:: DOKUMEN SUMBER
Demikian pula ketentuan mengenai obstruction of justice yang dituangkan dalam UNCAC dan telah diratifikasi Pemerintah Indonesia dengan Undang-Undang Nomor 7 Tahun 2006. Dalam UNCAC secara eksplisit disebutkan bahwa obstruction of justice atau perbuatan menghalang-halangi proses pengadilan adalah tindakan dengan sengaja menggunakan kekuatan fisik, ancaman atau intimidasi atau janji yang menawarkan atau memberikan suatu keuntungan yang tidak wajar untuk mendorong diberikannya kesaksian palsu atau untuk turut campur dalam pemberian kesaksian atau dalam pengajuan bukti-bukti dalam suatu persidangan berkenaan dengan kejahatan-kejahatan yang ditetapkan dalam konvensi ini.
::::
:: BARIS DATA
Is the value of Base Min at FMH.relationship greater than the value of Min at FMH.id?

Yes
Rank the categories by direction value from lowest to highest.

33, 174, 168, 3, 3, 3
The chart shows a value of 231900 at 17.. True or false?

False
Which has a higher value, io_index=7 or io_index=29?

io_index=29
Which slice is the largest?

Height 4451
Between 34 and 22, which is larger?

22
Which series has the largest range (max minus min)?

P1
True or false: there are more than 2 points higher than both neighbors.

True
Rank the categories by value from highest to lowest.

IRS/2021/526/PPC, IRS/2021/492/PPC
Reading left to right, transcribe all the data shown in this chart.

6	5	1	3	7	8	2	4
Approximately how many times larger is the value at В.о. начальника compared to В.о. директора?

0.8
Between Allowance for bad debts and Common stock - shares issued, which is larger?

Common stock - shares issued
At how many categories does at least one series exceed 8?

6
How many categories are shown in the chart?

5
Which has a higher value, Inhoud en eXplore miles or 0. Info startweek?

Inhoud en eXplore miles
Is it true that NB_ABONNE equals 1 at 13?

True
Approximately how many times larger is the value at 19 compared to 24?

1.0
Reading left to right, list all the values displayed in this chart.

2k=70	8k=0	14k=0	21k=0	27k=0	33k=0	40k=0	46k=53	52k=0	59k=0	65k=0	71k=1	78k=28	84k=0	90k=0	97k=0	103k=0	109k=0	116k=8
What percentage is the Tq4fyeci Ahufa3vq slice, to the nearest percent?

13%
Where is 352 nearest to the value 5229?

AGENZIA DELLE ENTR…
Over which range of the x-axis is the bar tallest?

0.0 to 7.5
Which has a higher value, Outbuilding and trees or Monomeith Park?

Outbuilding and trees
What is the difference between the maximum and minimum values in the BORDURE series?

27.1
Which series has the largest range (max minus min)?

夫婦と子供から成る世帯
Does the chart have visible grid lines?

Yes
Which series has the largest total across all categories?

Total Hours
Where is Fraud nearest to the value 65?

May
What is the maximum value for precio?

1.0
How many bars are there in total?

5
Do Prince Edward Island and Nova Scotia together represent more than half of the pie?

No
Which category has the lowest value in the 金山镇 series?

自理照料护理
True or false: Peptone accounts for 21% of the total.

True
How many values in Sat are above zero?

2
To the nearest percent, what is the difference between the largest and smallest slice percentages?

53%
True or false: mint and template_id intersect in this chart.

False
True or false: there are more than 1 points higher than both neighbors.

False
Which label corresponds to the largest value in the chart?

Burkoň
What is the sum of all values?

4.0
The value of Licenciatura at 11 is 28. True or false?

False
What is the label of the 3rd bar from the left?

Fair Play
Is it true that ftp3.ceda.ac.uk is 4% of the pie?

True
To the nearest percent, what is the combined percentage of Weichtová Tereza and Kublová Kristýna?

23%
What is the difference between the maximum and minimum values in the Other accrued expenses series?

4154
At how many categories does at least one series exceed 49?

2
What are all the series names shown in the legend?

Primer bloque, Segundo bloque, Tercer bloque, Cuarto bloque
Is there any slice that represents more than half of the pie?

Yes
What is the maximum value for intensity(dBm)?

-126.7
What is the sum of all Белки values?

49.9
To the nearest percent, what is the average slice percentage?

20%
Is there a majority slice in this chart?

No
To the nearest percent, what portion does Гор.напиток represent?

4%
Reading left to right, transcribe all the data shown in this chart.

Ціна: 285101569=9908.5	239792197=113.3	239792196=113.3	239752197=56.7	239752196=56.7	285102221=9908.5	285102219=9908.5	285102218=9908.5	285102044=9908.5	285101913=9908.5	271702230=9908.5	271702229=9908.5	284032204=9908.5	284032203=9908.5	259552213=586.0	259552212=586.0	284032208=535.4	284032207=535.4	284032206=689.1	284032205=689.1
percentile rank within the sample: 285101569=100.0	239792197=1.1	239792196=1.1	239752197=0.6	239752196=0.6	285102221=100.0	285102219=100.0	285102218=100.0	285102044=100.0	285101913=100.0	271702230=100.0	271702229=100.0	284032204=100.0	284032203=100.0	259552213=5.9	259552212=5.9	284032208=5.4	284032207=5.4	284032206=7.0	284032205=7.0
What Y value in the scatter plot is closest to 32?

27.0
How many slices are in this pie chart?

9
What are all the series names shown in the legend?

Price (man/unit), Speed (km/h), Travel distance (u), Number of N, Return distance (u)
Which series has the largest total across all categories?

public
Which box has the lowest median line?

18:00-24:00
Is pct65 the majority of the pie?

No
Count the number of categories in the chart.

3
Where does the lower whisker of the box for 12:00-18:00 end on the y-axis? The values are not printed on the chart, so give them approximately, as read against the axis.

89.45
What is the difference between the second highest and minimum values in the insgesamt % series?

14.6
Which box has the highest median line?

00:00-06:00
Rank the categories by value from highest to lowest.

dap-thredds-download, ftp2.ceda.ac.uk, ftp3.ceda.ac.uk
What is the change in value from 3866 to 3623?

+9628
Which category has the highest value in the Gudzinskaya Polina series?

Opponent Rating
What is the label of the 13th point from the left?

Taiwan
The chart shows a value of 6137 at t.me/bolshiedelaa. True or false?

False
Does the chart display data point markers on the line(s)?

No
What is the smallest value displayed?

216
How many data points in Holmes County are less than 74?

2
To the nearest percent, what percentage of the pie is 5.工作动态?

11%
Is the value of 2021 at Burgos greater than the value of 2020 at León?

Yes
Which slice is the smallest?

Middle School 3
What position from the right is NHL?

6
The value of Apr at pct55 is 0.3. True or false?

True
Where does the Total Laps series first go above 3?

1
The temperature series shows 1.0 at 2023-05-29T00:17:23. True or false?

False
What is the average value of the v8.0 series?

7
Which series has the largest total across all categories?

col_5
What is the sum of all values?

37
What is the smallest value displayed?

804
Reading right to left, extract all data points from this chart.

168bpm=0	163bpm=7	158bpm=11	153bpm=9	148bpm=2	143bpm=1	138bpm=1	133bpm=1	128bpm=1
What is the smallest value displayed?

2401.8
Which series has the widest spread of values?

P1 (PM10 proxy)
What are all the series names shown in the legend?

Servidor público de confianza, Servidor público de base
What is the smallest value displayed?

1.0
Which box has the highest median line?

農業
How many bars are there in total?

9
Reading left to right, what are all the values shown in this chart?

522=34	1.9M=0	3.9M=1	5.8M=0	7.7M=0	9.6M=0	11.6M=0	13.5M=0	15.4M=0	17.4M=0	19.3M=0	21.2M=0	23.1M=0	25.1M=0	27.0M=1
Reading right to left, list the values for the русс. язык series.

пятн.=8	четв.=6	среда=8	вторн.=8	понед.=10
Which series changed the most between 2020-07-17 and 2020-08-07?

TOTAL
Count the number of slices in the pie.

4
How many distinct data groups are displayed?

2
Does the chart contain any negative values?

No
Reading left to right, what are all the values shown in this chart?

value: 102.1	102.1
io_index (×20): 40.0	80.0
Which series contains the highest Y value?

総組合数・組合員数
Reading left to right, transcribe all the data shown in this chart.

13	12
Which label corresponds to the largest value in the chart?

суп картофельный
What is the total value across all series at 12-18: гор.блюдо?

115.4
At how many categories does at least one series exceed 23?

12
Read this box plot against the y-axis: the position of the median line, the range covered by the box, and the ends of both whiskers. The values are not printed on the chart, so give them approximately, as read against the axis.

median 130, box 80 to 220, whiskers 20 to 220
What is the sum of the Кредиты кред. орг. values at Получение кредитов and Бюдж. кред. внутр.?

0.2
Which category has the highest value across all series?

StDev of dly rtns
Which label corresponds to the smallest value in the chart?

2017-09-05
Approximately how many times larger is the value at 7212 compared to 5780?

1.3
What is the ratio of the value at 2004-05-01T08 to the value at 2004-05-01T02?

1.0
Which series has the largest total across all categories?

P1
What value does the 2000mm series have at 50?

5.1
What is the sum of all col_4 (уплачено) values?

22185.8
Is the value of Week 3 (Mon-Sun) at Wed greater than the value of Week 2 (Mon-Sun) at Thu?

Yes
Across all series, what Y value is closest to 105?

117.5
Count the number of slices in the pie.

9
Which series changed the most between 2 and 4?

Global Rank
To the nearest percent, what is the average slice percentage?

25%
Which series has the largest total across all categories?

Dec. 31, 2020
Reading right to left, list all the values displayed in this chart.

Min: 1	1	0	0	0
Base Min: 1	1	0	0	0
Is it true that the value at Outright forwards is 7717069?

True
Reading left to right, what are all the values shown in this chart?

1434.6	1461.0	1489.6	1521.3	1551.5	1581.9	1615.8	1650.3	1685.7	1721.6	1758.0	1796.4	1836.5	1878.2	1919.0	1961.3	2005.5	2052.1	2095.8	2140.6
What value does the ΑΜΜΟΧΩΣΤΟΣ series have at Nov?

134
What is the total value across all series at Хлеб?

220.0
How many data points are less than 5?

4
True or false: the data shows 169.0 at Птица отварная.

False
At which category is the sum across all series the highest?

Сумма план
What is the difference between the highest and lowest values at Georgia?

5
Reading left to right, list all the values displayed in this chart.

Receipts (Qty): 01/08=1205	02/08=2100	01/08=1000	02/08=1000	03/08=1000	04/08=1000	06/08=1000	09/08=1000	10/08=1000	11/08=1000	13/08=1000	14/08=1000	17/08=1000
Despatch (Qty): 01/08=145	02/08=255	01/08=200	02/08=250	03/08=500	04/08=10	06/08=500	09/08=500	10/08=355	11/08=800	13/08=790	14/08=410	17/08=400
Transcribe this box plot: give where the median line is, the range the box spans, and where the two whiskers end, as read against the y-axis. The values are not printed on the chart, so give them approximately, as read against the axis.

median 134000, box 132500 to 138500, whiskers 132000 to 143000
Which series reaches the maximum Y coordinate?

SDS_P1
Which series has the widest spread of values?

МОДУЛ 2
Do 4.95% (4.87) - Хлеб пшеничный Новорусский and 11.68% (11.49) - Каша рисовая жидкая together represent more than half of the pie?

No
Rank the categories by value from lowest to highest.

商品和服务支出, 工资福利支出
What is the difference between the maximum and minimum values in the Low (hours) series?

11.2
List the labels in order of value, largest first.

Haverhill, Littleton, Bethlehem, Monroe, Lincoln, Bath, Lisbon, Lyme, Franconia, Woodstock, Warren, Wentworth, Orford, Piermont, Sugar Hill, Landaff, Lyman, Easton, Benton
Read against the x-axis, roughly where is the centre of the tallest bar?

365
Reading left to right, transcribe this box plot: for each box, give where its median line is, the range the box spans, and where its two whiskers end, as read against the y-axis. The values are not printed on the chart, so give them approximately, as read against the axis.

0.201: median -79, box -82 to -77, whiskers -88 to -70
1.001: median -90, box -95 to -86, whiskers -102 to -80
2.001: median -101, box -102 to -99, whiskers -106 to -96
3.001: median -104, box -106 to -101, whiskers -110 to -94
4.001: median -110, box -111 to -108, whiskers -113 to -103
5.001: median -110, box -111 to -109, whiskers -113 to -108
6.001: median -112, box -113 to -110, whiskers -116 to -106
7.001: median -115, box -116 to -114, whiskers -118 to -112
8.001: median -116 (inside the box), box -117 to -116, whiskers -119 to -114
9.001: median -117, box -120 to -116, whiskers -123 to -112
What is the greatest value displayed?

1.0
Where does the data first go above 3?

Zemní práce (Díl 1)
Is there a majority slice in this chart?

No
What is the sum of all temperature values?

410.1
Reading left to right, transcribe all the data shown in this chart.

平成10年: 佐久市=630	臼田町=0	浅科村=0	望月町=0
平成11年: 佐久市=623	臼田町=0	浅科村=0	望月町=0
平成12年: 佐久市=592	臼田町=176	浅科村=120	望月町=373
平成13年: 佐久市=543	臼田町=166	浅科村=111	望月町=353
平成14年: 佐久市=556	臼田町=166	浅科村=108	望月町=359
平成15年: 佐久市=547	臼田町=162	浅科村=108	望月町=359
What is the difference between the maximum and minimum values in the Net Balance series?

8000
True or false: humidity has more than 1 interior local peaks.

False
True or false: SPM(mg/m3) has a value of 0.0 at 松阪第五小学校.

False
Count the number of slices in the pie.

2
::::
▶ [LATIHAN UNTUK DIKERJAKAN]
A) Menurut dokumen sumber, dengan undang-undang apa Pemerintah Indonesia meratifikasi UNCAC?
B) Teruskan dokumen sumber tentang obstruction of justice dalam UNCAC, mulai setelah kalimat terakhirnya.

▶ [KUNCI JAWABAN]
A) Undang-Undang Nomor 7 Tahun 2006.

B)
Demikian pula tindakan penggunaan kekuatan fisik, ancaman atau intimidasi untuk turut campur tangan dalam pelaksanaan tugas-tugas resmi seorang hakim atau seorang pejabat penegak hukum dalam hubungannya dengan kejahatan-kejahatan yang ditetapkan dalam konvensi ini. Ketujuh, jika dari pengusutan lebih lanjut terhadap pejabat tinggi Polri dan Kejaksaan Agung yang diduga terlibat dalam rekayasa kriminalisasi kedua pimpinan KPK nonaktif itu terbukti, kiranya secara legawa Kapolri Jenderal Polisi Bambang Hendarso Danuri dan Jaksa Agung Dr Hendarman Supandji, SH, secara ksatria harus mundur dari jabatannya.

Terlebih, Kapolri dalam beberapa pernyataan yang dilansir media mengatakan bahwa siap bertanggung jawab jika benar ada rekayasa kriminalisasi kedua pimpinan KPK tersebut. Salah satu bentuk tanggung jawab moril tersebut adalah meletakkan jabatan sebagai Kapolri.(*)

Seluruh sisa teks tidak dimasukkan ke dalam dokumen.